I've looked into Gucci a bit. They seem to be about twice the price of your average fashion brand and seem to have sapphire crystals often, which is rare in a fashion brand. They also sometimes do (or have done) watches with solid gold cases, while generally with fashion brands you would only ever get plated. I get the impression they may be a bit of a mini-Cartier, I'm not totally sure though.


----------



## Dancing Fire

Charlie Music Fan said:


> I assume they're made in Italy, correct? Also, they're pricier than some other designer brands like Michael Kors. With Guccii *are we paying for designer name* or a quality watch or both. I like some orf their designs.


Yes


----------



## Stellite

I would consider them like Movado. They have a mix of fashionable watches with some that might interest a WIS. But most WIS would probably stay clear.


----------



## little big feather

Gucci and saddlebags.....Forever a fashion Icon....Watches,no.......IMHO


----------



## sticky

i believe that Gucci are a fashion brand, a top end one, but a fashion brand all the same.


----------



## 403acmash

Can't go wrong with Gucci!

_If you're buying a purse..._


----------



## Call_me_Tom

My ex wife had a gold Gucci, it was nice but I never viewed as fine time piece.


----------



## Hatman14

My mums got one, it's a really well made nice watch, she was looking at a longines which was identical but over double the price, in all fairness the Gucci was every bit as nice, I think they are perfect for ladies who want a nice watch by a recognised brand, it's rare to find women who into watches like men so the movements and heritage don't matter


----------



## Horologic

I bought a few Gucci watches in my youth.
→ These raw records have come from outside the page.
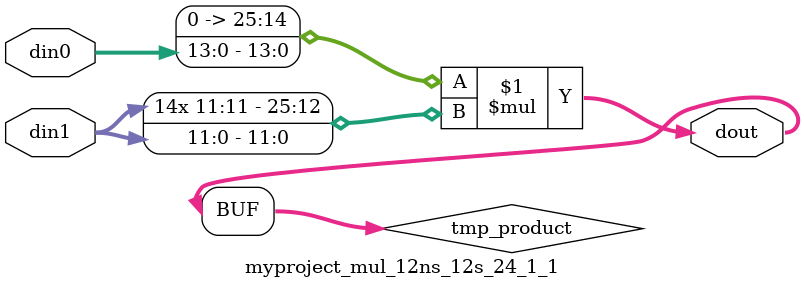
<source format=v>

`timescale 1 ns / 1 ps

 module myproject_mul_12ns_12s_24_1_1(din0, din1, dout);
parameter ID = 1;
parameter NUM_STAGE = 0;
parameter din0_WIDTH = 14;
parameter din1_WIDTH = 12;
parameter dout_WIDTH = 26;

input [din0_WIDTH - 1 : 0] din0; 
input [din1_WIDTH - 1 : 0] din1; 
output [dout_WIDTH - 1 : 0] dout;

wire signed [dout_WIDTH - 1 : 0] tmp_product;

























assign tmp_product = $signed({1'b0, din0}) * $signed(din1);










assign dout = tmp_product;





















endmodule

</source>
One bought used from a friend, two purchased new. At the time, I thought they were luxury pieces. 

Nowadays, I have no interest in them. But I could see myself maybe buying a Gucci watch for a girlfriend. (If she wanted one)


----------



## StufflerMike

Do not know if it is a good brand, it is a fashion brand for sure. I doubt they are made in Italy since Gucci states they are swiss made. Gucci timepieces is heaquarted in La-Chaux-de-Fonds, CH. Dials are made by Gucci owned manufacturer Fabbrica Quadranti in Besatio, Ticino, CH.


----------



## Will_f

They have made a few very nicely made watches, and some pretty mediocre watches. Typically their sticker price is about double what they're worth, but depending on the watch, not a bad pick-up @ 50% off.


----------



## mpalmer

You are paying for the name with almost any fashion watch as they are poor value for money compared to watches made by actual watch companies with similar specs. That said, Gucci does make well made fashion watches, most (all?) are "Swiss Made" and use sapphire crystals. If you want to pay for a fashion brand name, you could do worse than Gucci because at least you are getting a Swiss Made watch with a sapphire crystal for your hard earned money.

While it wouldn't be my choice, I bought my wife a Gucci diamond watch several years ago and she is very happy with it. It is well made and styled, but I still doubt I could have bought it had it not been deeply discounted.


----------



## john111

Gucci watches I personally don't know if there any good but definetly a fashion watch like calvin Klien they might have sales due to their brand name but not as you know not a watch specialist or a watch company


----------